ABOUT THIS EXERCISE:
Exact copies of all the records are to be output.

SUPPLIED MATERIAL:

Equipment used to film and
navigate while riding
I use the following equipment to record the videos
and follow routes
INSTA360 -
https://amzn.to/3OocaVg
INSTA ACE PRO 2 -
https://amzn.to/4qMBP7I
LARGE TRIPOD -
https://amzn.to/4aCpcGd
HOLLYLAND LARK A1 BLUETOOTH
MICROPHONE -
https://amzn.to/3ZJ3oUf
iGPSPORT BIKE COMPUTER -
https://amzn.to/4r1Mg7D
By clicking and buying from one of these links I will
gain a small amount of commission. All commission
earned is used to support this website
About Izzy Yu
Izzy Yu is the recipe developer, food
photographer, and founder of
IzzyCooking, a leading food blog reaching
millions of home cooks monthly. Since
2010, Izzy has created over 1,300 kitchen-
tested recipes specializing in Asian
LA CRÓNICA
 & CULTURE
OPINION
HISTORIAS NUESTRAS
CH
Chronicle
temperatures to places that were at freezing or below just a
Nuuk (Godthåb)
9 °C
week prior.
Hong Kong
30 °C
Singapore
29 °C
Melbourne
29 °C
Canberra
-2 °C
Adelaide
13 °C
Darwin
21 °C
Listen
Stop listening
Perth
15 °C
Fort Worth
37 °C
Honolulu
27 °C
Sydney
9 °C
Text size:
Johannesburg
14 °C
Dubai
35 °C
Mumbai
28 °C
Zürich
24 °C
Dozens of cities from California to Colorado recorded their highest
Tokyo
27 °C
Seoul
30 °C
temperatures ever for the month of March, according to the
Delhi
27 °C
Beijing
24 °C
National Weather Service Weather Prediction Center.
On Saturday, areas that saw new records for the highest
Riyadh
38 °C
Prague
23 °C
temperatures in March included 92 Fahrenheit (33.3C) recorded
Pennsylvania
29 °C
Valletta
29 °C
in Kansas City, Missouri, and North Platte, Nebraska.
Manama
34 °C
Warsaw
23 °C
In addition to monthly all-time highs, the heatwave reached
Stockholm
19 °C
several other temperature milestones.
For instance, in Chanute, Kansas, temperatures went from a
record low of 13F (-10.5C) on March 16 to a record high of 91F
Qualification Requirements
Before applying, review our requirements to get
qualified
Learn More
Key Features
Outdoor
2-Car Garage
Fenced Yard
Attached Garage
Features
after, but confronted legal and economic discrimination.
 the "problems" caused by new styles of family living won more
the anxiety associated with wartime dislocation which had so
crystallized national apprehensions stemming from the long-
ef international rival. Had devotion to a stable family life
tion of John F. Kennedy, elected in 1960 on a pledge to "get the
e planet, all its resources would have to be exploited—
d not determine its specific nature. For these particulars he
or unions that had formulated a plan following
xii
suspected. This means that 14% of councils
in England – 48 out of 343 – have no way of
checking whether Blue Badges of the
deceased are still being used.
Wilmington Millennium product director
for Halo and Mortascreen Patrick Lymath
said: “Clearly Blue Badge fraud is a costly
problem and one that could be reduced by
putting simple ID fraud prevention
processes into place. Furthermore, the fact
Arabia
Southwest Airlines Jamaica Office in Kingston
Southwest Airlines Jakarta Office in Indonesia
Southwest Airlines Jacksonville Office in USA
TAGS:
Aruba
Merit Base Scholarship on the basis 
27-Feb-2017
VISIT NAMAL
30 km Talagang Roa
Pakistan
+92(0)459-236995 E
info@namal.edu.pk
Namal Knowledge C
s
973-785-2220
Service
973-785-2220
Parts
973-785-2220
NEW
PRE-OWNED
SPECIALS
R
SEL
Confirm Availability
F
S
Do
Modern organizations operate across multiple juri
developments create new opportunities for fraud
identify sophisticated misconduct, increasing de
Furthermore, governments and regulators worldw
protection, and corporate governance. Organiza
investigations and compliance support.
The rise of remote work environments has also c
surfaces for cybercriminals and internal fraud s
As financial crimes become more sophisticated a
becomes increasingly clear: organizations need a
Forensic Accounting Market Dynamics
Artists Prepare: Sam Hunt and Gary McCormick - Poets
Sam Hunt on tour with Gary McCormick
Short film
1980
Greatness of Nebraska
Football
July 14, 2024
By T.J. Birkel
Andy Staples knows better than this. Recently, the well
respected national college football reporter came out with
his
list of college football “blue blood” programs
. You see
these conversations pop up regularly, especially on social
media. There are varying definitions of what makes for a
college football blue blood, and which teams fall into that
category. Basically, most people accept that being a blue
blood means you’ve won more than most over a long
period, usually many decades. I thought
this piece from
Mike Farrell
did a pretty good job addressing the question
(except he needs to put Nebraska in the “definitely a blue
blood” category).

ANSWER TO THE PROBLEM:
Equipment used to film and
navigate while riding
I use the following equipment to record the videos
and follow routes
INSTA360 -
https://amzn.to/3OocaVg
INSTA ACE PRO 2 -
https://amzn.to/4qMBP7I
LARGE TRIPOD -
https://amzn.to/4aCpcGd
HOLLYLAND LARK A1 BLUETOOTH
MICROPHONE -
https://amzn.to/3ZJ3oUf
iGPSPORT BIKE COMPUTER -
https://amzn.to/4r1Mg7D
By clicking and buying from one of these links I will
gain a small amount of commission. All commission
earned is used to support this website
About Izzy Yu
Izzy Yu is the recipe developer, food
photographer, and founder of
IzzyCooking, a leading food blog reaching
millions of home cooks monthly. Since
2010, Izzy has created over 1,300 kitchen-
tested recipes specializing in Asian
LA CRÓNICA
 & CULTURE
OPINION
HISTORIAS NUESTRAS
CH
Chronicle
temperatures to places that were at freezing or below just a
Nuuk (Godthåb)
9 °C
week prior.
Hong Kong
30 °C
Singapore
29 °C
Melbourne
29 °C
Canberra
-2 °C
Adelaide
13 °C
Darwin
21 °C
Listen
Stop listening
Perth
15 °C
Fort Worth
37 °C
Honolulu
27 °C
Sydney
9 °C
Text size:
Johannesburg
14 °C
Dubai
35 °C
Mumbai
28 °C
Zürich
24 °C
Dozens of cities from California to Colorado recorded their highest
Tokyo
27 °C
Seoul
30 °C
temperatures ever for the month of March, according to the
Delhi
27 °C
Beijing
24 °C
National Weather Service Weather Prediction Center.
On Saturday, areas that saw new records for the highest
Riyadh
38 °C
Prague
23 °C
temperatures in March included 92 Fahrenheit (33.3C) recorded
Pennsylvania
29 °C
Valletta
29 °C
in Kansas City, Missouri, and North Platte, Nebraska.
Manama
34 °C
Warsaw
23 °C
In addition to monthly all-time highs, the heatwave reached
Stockholm
19 °C
several other temperature milestones.
For instance, in Chanute, Kansas, temperatures went from a
record low of 13F (-10.5C) on March 16 to a record high of 91F
Qualification Requirements
Before applying, review our requirements to get
qualified
Learn More
Key Features
Outdoor
2-Car Garage
Fenced Yard
Attached Garage
Features
after, but confronted legal and economic discrimination.
 the "problems" caused by new styles of family living won more
the anxiety associated with wartime dislocation which had so
crystallized national apprehensions stemming from the long-
ef international rival. Had devotion to a stable family life
tion of John F. Kennedy, elected in 1960 on a pledge to "get the
e planet, all its resources would have to be exploited—
d not determine its specific nature. For these particulars he
or unions that had formulated a plan following
xii
suspected. This means that 14% of councils
in England – 48 out of 343 – have no way of
checking whether Blue Badges of the
deceased are still being used.
Wilmington Millennium product director
for Halo and Mortascreen Patrick Lymath
said: “Clearly Blue Badge fraud is a costly
problem and one that could be reduced by
putting simple ID fraud prevention
processes into place. Furthermore, the fact
Arabia
Southwest Airlines Jamaica Office in Kingston
Southwest Airlines Jakarta Office in Indonesia
Southwest Airlines Jacksonville Office in USA
TAGS:
Aruba
Merit Base Scholarship on the basis 
27-Feb-2017
VISIT NAMAL
30 km Talagang Roa
Pakistan
+92(0)459-236995 E
info@namal.edu.pk
Namal Knowledge C
s
973-785-2220
Service
973-785-2220
Parts
973-785-2220
NEW
PRE-OWNED
SPECIALS
R
SEL
Confirm Availability
F
S
Do
Modern organizations operate across multiple juri
developments create new opportunities for fraud
identify sophisticated misconduct, increasing de
Furthermore, governments and regulators worldw
protection, and corporate governance. Organiza
investigations and compliance support.
The rise of remote work environments has also c
surfaces for cybercriminals and internal fraud s
As financial crimes become more sophisticated a
becomes increasingly clear: organizations need a
Forensic Accounting Market Dynamics
Artists Prepare: Sam Hunt and Gary McCormick - Poets
Sam Hunt on tour with Gary McCormick
Short film
1980
Greatness of Nebraska
Football
July 14, 2024
By T.J. Birkel
Andy Staples knows better than this. Recently, the well
respected national college football reporter came out with
his
list of college football “blue blood” programs
. You see
these conversations pop up regularly, especially on social
media. There are varying definitions of what makes for a
college football blue blood, and which teams fall into that
category. Basically, most people accept that being a blue
blood means you’ve won more than most over a long
period, usually many decades. I thought
this piece from
Mike Farrell
did a pretty good job addressing the question
(except he needs to put Nebraska in the “definitely a blue
blood” category).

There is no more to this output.